### WHAT THIS TASK INVOLVES:
This task calls for the lines below starting at the one containing "slogan should be" and ending at the one containing "groups : prefix of your gml files", repeated exactly with both ends kept and pictures left out.

### DATA EXCERPTS:

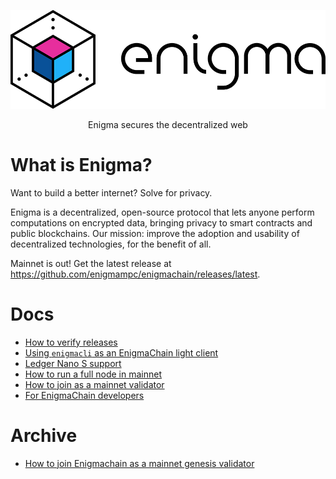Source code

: ![Enigma](/logo.png)

<p align="center">
Enigma secures the decentralized web
</p>

# What is Enigma?

Want to build a better internet? Solve for privacy.

Enigma is a decentralized, open-source protocol that lets anyone perform computations on encrypted data, bringing privacy to smart contracts and public blockchains. Our mission: improve the adoption and usability of decentralized technologies, for the benefit of all.

Mainnet is out! Get the latest release at https://github.com/enigmampc/enigmachain/releases/latest.

# Docs

- [How to verify releases](/docs/verify-releases.md)
- [Using `enigmacli` as an EnigmaChain light client](/docs/ligth-client-mainnet.md)
- [Ledger Nano S support](/docs/ledger-nano-s.md)
- [How to run a full node in mainnet](/docs/run-full-node-mainnet.md)
- [How to join as a mainnet validator](/docs/validator-testnet.md)
- [For EnigmaChain developers](/docs/for-enigmachain-devs.md)

# Archive

- [How to join Enigmachain as a mainnet genesis validator](/docs/genesis-validator-mainnet.md)
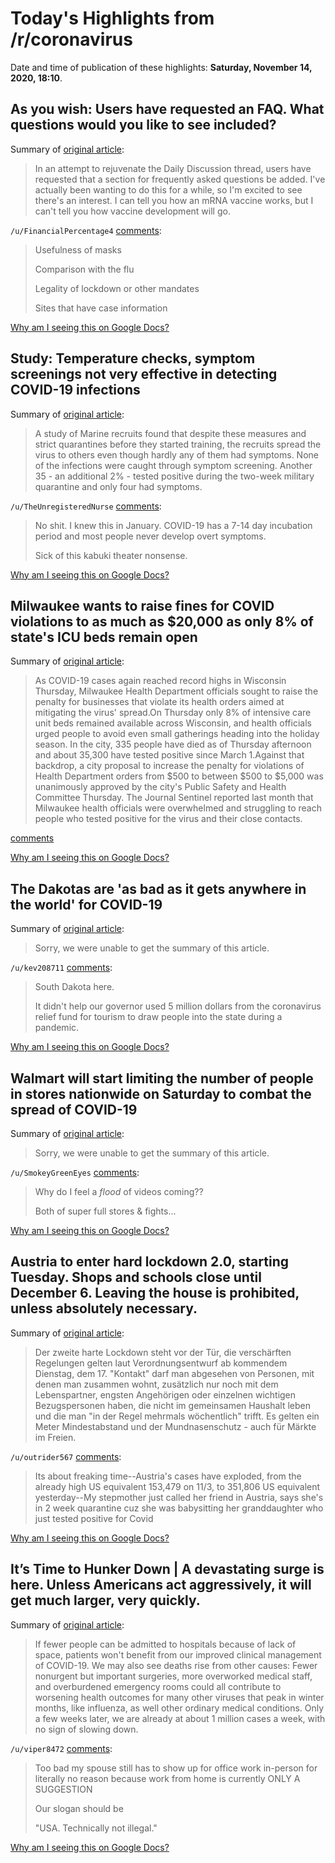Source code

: # Today's Highlights from /r/coronavirus

Date and time of publication of these highlights: **Saturday, November 14, 2020, 18:10**.

## As you wish: Users have requested an FAQ. What questions would you like to see included?

Summary of [original article](https://www.reddit.com/r/Coronavirus/comments/ju4ise/as_you_wish_users_have_requested_an_faq_what/):

> In an attempt to rejuvenate the Daily Discussion thread, users have requested that a section for frequently asked questions be added. I've actually been wanting to do this for a while, so I'm excited to see there's an interest. I can tell you how an mRNA vaccine works, but I can't tell you how vaccine development will go.

`/u/FinancialPercentage4` [comments](https://www.reddit.com/r/Coronavirus/comments/ju4ise/as_you_wish_users_have_requested_an_faq_what/):

> Usefulness of masks
> 
> Comparison with the flu
> 
> Legality of lockdown or other mandates
> 
> Sites that have case information

[Why am I seeing this on Google Docs?](https://docs.google.com/document/d/1Dc6We63vOXIZsc0op-Bt4abqkYjXzOigalQqFxmvvbM/edit?usp=sharing)

## Study: Temperature checks, symptom screenings not very effective in detecting COVID-19 infections

Summary of [original article](https://abc13.com/temperature-checks-covid-coronavirus-symptoms-screenings/7922615/):

> A study of Marine recruits found that despite these measures and strict quarantines before they started training, the recruits spread the virus to others even though hardly any of them had symptoms. None of the infections were caught through symptom screening. Another 35 - an additional 2% - tested positive during the two-week military quarantine and only four had symptoms.

`/u/TheUnregisteredNurse` [comments](https://www.reddit.com/r/Coronavirus/comments/ju9roi/study_temperature_checks_symptom_screenings_not/):

> No shit. I knew this in January. COVID-19 has a 7-14 day incubation period and most people never develop overt symptoms.   
> 
> 
> Sick of this kabuki theater nonsense.

[Why am I seeing this on Google Docs?](https://docs.google.com/document/d/1Dc6We63vOXIZsc0op-Bt4abqkYjXzOigalQqFxmvvbM/edit?usp=sharing)

## Milwaukee wants to raise fines for COVID violations to as much as $20,000 as only 8% of state's ICU beds remain open

Summary of [original article](https://www.jsonline.com/story/news/local/milwaukee/2020/11/12/milwaukee-fines-covid-19-violations-could-rise-20-000/6263753002/):

> As COVID-19 cases again reached record highs in Wisconsin Thursday, Milwaukee Health Department officials sought to raise the penalty for businesses that violate its health orders aimed at mitigating the virus' spread.On Thursday only 8% of intensive care unit beds remained available across Wisconsin, and health officials urged people to avoid even small gatherings heading into the holiday season. In the city, 335 people have died as of Thursday afternoon and about 35,300 have tested positive since March 1.Against that backdrop, a city proposal to increase the penalty for violations of Health Department orders from $500 to between $500 to $5,000 was unanimously approved by the city's Public Safety and Health Committee Thursday. The Journal Sentinel reported last month that Milwaukee health officials were overwhelmed and struggling to reach people who tested positive for the virus and their close contacts.

[comments](https://www.reddit.com/r/Coronavirus/comments/ju7nxu/milwaukee_wants_to_raise_fines_for_covid/)

[Why am I seeing this on Google Docs?](https://docs.google.com/document/d/1Dc6We63vOXIZsc0op-Bt4abqkYjXzOigalQqFxmvvbM/edit?usp=sharing)

## The Dakotas are 'as bad as it gets anywhere in the world' for COVID-19

Summary of [original article](https://www.usatoday.com/story/news/health/2020/11/14/covid-19-north-south-dakota-masks-kristi-noem/6237635002/):

> Sorry, we were unable to get the summary of this article.

`/u/kev208711` [comments](https://www.reddit.com/r/Coronavirus/comments/ju2itm/the_dakotas_are_as_bad_as_it_gets_anywhere_in_the/):

> South Dakota here.
> 
> It didn't help our governor used 5 million dollars from the coronavirus relief fund for tourism to draw people into the state during a pandemic.

[Why am I seeing this on Google Docs?](https://docs.google.com/document/d/1Dc6We63vOXIZsc0op-Bt4abqkYjXzOigalQqFxmvvbM/edit?usp=sharing)

## Walmart will start limiting the number of people in stores nationwide on Saturday to combat the spread of COVID-19

Summary of [original article](https://www.kktv.com/2020/11/14/walmart-will-start-limiting-the-number-of-people-in-stores-nationwide-on-saturday-to-combat-the-spread-of-covid-19/):

> Sorry, we were unable to get the summary of this article.

`/u/SmokeyGreenEyes` [comments](https://www.reddit.com/r/Coronavirus/comments/jubezb/walmart_will_start_limiting_the_number_of_people/):

> Why do I feel a *flood* of videos coming??
> 
> Both of super full stores & fights...

[Why am I seeing this on Google Docs?](https://docs.google.com/document/d/1Dc6We63vOXIZsc0op-Bt4abqkYjXzOigalQqFxmvvbM/edit?usp=sharing)

## Austria to enter hard lockdown 2.0, starting Tuesday. Shops and schools close until December 6. Leaving the house is prohibited, unless absolutely necessary.

Summary of [original article](https://kurier.at/politik/inland/harte-lockdown-massnahmen-ab-dienstag-der-gesamte-entwurf-im-detail/401097510):

> Der zweite harte Lockdown steht vor der Tür, die verschärften Regelungen gelten laut Verordnungsentwurf ab kommendem Dienstag, dem 17. "Kontakt" darf man abgesehen von Personen, mit denen man zusammen wohnt, zusätzlich nur noch mit dem Lebenspartner, engsten Angehörigen oder einzelnen wichtigen Bezugspersonen haben, die nicht im gemeinsamen Haushalt leben und die man "in der Regel mehrmals wöchentlich" trifft. Es gelten ein Meter Mindestabstand und der Mundnasenschutz - auch für Märkte im Freien.

`/u/outrider567` [comments](https://www.reddit.com/r/Coronavirus/comments/ju3y1n/austria_to_enter_hard_lockdown_20_starting/):

> Its about freaking time--Austria's cases have exploded, from the already high US equivalent 153,479 on 11/3, to 351,806 US equivalent yesterday--My stepmother just called her friend in Austria, says she's in 2 week quarantine cuz she was babysitting her granddaughter who just tested positive for Covid

[Why am I seeing this on Google Docs?](https://docs.google.com/document/d/1Dc6We63vOXIZsc0op-Bt4abqkYjXzOigalQqFxmvvbM/edit?usp=sharing)

## It’s Time to Hunker Down | A devastating surge is here. Unless Americans act aggressively, it will get much larger, very quickly.

Summary of [original article](https://www.theatlantic.com/health/archive/2020/11/lock-yourself-down-now/617106/):

> If fewer people can be admitted to hospitals because of lack of space, patients won't benefit from our improved clinical management of COVID-19. We may also see deaths rise from other causes: Fewer nonurgent but important surgeries, more overworked medical staff, and overburdened emergency rooms could all contribute to worsening health outcomes for many other viruses that peak in winter months, like influenza, as well other ordinary medical conditions. Only a few weeks later, we are already at about 1 million cases a week, with no sign of slowing down.

`/u/viper8472` [comments](https://www.reddit.com/r/Coronavirus/comments/ju2vmo/its_time_to_hunker_down_a_devastating_surge_is/):

> Too bad my spouse still has to show up for office work in-person for literally no reason because work from home is currently ONLY A SUGGESTION
> 
> Our slogan should be
> 
> "USA. Technically not illegal."

[Why am I seeing this on Google Docs?](https://docs.google.com/document/d/1Dc6We63vOXIZsc0op-Bt4abqkYjXzOigalQqFxmvvbM/edit?usp=sharing)

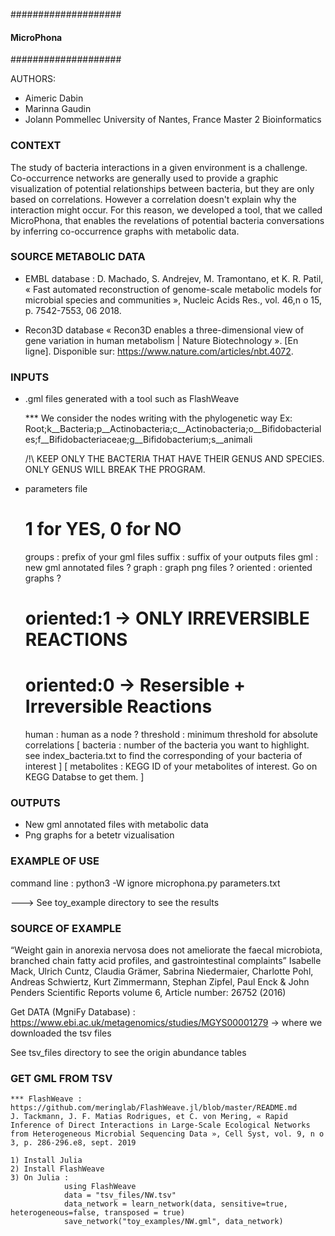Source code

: ####################
#### MicroPhona ###
####################

AUTHORS:
- Aimeric Dabin
- Marinna Gaudin
- Jolann Pommellec
University of Nantes, France
Master 2 Bioinformatics

### CONTEXT ###
The study of bacteria interactions in a given environment is a challenge. Co-occurrence networks are generally used to provide a graphic visualization of potential relationships between bacteria, but they are only based on correlations. However a correlation doesn't explain why the interaction might occur. For this reason, we developed a tool, that we called MicroPhona, that enables the revelations of potential bacteria conversations by inferring co-occurrence graphs with metabolic data.

### SOURCE METABOLIC DATA ###
- EMBL database :
D. Machado, S. Andrejev, M. Tramontano, et K. R. Patil, « Fast automated reconstruction of genome-scale metabolic models for microbial species and communities », Nucleic Acids Res., vol. 46,n o 15, p. 7542-7553, 06 2018.

- Recon3D database
« Recon3D enables a three-dimensional view of gene variation in human metabolism | Nature Biotechnology ». [En ligne]. Disponible sur: https://www.nature.com/articles/nbt.4072. 

### INPUTS ###
- .gml files generated with a tool such as FlashWeave

	*** We consider the nodes writing with the phylogenetic way
	Ex:	Root;k__Bacteria;p__Actinobacteria;c__Actinobacteria;o__Bifidobacteriales;f__Bifidobacteriaceae;g__Bifidobacterium;s__animali

	/!\ KEEP ONLY THE BACTERIA THAT HAVE THEIR GENUS AND SPECIES. ONLY GENUS WILL BREAK THE PROGRAM.
	
- parameters file
	
	# 1 for YES, 0 for NO
	
	groups : prefix of your gml files
	suffix : suffix of your outputs files
	gml : new gml annotated files ?
	graph : graph png files ?
	oriented : oriented graphs ? 
	
	# oriented:1 -> ONLY IRREVERSIBLE REACTIONS
	# oriented:0 -> Resersible + Irreversible Reactions
	
	human : human as a node ?
	threshold : minimum threshold for absolute correlations
	[ bacteria : number of the bacteria you want to highlight. see index_bacteria.txt to find the corresponding of your bacteria of interest ]
	[ metabolites : KEGG ID of your metabolites of interest. Go on KEGG Databse to get them. ]

### OUTPUTS ###

- New gml annotated files with metabolic data
- Png graphs for a betetr vizualisation


### EXAMPLE OF USE ###

command line : python3 -W ignore microphona.py parameters.txt

---> See toy_example directory to see the results


### SOURCE OF EXAMPLE ####

“Weight gain in anorexia nervosa does not ameliorate the faecal microbiota, branched chain fatty acid profiles, and gastrointestinal complaints” Isabelle Mack, Ulrich Cuntz, Claudia Grämer, Sabrina Niedermaier, Charlotte Pohl, Andreas Schwiertz, Kurt Zimmermann, Stephan Zipfel, Paul Enck & John Penders Scientific Reports volume 6, Article number: 26752 (2016)

Get DATA (MgniFy Database) :
https://www.ebi.ac.uk/metagenomics/studies/MGYS00001279
-> where we downloaded the tsv files

See tsv_files directory to see the origin abundance tables

### GET GML FROM TSV ###

	*** FlashWeave : https://github.com/meringlab/FlashWeave.jl/blob/master/README.md
	J. Tackmann, J. F. Matias Rodrigues, et C. von Mering, « Rapid Inference of Direct Interactions in Large-Scale Ecological Networks from Heterogeneous Microbial Sequencing Data », Cell Syst, vol. 9, n o 3, p. 286-296.e8, sept. 2019
	
	1) Install Julia
	2) Install FlashWeave
	3) On Julia :
				using FlashWeave
				data = "tsv_files/NW.tsv"
				data_network = learn_network(data, sensitive=true, heterogeneous=false, transposed = true)
				save_network("toy_examples/NW.gml", data_network)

### SOLUTION TO THIS PROBLEM:
> Our slogan should be
> 
> "USA. Technically not illegal."

[Why am I seeing this on Google Docs?](https://docs.google.com/document/d/1Dc6We63vOXIZsc0op-Bt4abqkYjXzOigalQqFxmvvbM/edit?usp=sharing)

Source code

: ####################
#### MicroPhona ###
####################

AUTHORS:
- Aimeric Dabin
- Marinna Gaudin
- Jolann Pommellec
University of Nantes, France
Master 2 Bioinformatics

### CONTEXT ###
The study of bacteria interactions in a given environment is a challenge. Co-occurrence networks are generally used to provide a graphic visualization of potential relationships between bacteria, but they are only based on correlations. However a correlation doesn't explain why the interaction might occur. For this reason, we developed a tool, that we called MicroPhona, that enables the revelations of potential bacteria conversations by inferring co-occurrence graphs with metabolic data.

### SOURCE METABOLIC DATA ###
- EMBL database :
D. Machado, S. Andrejev, M. Tramontano, et K. R. Patil, « Fast automated reconstruction of genome-scale metabolic models for microbial species and communities », Nucleic Acids Res., vol. 46,n o 15, p. 7542-7553, 06 2018.

- Recon3D database
« Recon3D enables a three-dimensional view of gene variation in human metabolism | Nature Biotechnology ». [En ligne]. Disponible sur: https://www.nature.com/articles/nbt.4072. 

### INPUTS ###
- .gml files generated with a tool such as FlashWeave

	*** We consider the nodes writing with the phylogenetic way
	Ex:	Root;k__Bacteria;p__Actinobacteria;c__Actinobacteria;o__Bifidobacteriales;f__Bifidobacteriaceae;g__Bifidobacterium;s__animali

	/!\ KEEP ONLY THE BACTERIA THAT HAVE THEIR GENUS AND SPECIES. ONLY GENUS WILL BREAK THE PROGRAM.
	
- parameters file
	
	# 1 for YES, 0 for NO
	
	groups : prefix of your gml files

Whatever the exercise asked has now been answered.